When the line with "vfov_deg: 49.7" appears below, start repeating lines exactly, and keep going through the line with "exposure_s: 1/120"; add nothing outside that span.
+++
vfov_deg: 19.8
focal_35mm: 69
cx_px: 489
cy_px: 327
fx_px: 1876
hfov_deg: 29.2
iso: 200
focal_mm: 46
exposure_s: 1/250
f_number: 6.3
+++
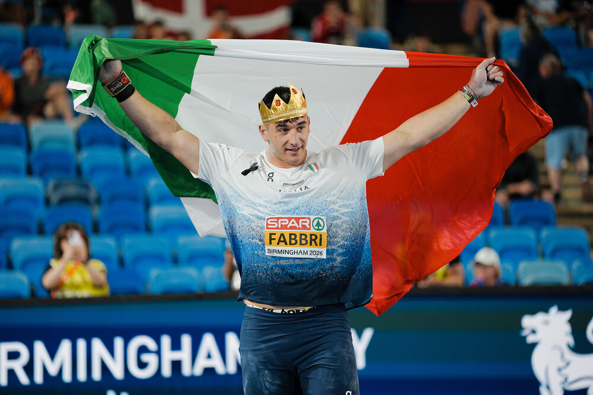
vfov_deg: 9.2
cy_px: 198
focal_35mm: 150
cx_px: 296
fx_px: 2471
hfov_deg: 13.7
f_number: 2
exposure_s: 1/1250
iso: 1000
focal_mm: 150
+++
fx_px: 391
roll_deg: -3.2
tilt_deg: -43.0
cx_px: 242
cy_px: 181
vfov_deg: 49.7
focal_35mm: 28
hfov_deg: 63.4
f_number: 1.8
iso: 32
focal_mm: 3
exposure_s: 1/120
+++
→ Reply:
vfov_deg: 49.7
focal_35mm: 28
hfov_deg: 63.4
f_number: 1.8
iso: 32
focal_mm: 3
exposure_s: 1/120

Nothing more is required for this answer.